According to an August 2005 article on fetal pain in the Journal of the American Medical Association, several studies have been done, with varying results. One study concludes fetuses develop the necessary structure as early as 21 weeks gestation. Another concludes that they develop it as late as 30 weeks. The article also stated that one may need to learn pain.
"Because pain is a psychological construct with emotional content, the experience of pain is modulated by changing emotional input and may need to be learned through life experience," it reads. The article also stated that to experience pain, one must have the presence of consciousness and doctors have not determined when or if this occurs druing fetal development.
Gee testifed that no fetal anasthesiologists exist in Missouri.
The JAMA article stated that anasthesisa is used during surgery in utero, although not for the purpose of killing pain. Rather it is used to prevent fetal movement, increase muscle tone, prevent postpartum infant stress, and prevent long-term adverse developmental problems.
The article also stated that because pain perception is unlikely to occur until the third trimester, fetal anasthesia should not be required.
"Fetal anasthesia or analgesia should not be recommended or routinely offered for abortion because current experimental techniques provide unknown fetal benefit and may increase risks for women," it stated.
Gee also testified that few abortions of more than twenty weeks gestation occur in Missouri. Those that do occur past that stage, she said, were due to delays in access and unexpected, possibly fatal complications.
The JAMA article stated that this kind of legislation, which passed in Arkansas and Georgia in 2005, would affect few abortions, "because only 1.4% are performed at or after 21 weeks gestational age."
Committee chairman Sen. Matt Bartle, R-Jackson County, told Gee that if there is lack of consensus there is doubt.

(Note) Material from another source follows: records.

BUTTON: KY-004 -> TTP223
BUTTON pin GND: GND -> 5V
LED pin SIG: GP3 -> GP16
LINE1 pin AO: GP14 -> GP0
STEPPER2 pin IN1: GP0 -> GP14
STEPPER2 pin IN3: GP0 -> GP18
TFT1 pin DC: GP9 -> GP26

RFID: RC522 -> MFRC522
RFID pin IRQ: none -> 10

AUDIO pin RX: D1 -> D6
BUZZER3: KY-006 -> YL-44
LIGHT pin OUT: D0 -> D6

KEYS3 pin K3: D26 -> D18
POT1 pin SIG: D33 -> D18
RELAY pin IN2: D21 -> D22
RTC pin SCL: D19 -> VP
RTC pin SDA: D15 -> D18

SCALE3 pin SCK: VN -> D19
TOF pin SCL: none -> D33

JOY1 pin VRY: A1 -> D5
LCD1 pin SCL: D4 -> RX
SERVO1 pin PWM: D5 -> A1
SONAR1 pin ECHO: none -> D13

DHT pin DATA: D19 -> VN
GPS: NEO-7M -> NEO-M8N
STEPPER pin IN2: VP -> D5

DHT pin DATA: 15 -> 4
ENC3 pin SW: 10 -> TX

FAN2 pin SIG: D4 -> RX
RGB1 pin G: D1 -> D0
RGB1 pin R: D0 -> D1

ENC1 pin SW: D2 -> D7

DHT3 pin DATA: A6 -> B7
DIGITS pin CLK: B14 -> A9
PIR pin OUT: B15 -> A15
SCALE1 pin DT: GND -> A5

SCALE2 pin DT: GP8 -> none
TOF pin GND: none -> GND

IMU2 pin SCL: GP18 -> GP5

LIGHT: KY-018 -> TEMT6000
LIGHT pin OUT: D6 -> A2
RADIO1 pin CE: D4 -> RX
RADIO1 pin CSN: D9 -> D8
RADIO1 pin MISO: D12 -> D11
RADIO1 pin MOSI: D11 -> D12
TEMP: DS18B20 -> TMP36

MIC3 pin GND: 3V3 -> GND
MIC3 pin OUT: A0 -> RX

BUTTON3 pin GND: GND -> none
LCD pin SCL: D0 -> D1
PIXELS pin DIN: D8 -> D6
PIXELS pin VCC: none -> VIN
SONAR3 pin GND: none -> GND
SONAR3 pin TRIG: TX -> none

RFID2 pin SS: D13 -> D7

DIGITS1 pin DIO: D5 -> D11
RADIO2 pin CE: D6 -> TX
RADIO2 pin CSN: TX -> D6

"If there's doubt in the medical community, shouldn't that doubt be resolved in favor of providing pain prevention to the fetus that's being terminated?" he asked.
Gee said she was concerned about the mother's safety because she already receives analgesia during abortion.
"I'm concerned about what it would mean in terms of increased risk to the woman," she said. "Because when you look at it, you are indeed either asking for a procedure to be performed that isn't currently performed -- and that's anasthesia of the fetus -- or you're requiring an increased dosage to the woman which could prove fatal."
The JAMA article stated that there are no standards for administering anasthesia or analgesic for the purpose of aborting a fetus.
Sen. John Loudon, R-St. Louis County, supported the bill saying that anasthesia is used during surgery in utero.
"I think the question though really is very basic," he said. "If we don't allow cruelty to animals and we don't want to see anybody abusing something that can't protect itself, causing unnecessary pain. If we're going to euthanize dogs, we inject them in a painless process. So if we're going to carve up the smallest members of our own species, I would think we would want to err on the side of caution."
After several committee members demonstrated a lack of medical expertise, Sen. Chuck Graham, D-Columbia, said that part-time legislators shouldn't be making medical decisions and writing them into law.
"I imagine that these things are so extremely delicate that it takes such highly trained individuals with experience to make their best judgments for what's best for both (the mother and the fetus) and when we start writing things into statute as part-time legislators trying to practice medicine, I think that's where we can cause unintended consequences," he said.
Todd Scott, chief of staff for Bartle, said that the bill could come up for a committee vote as early as Monday. If passed, it would go to the Rules Committee before going before the full Senate.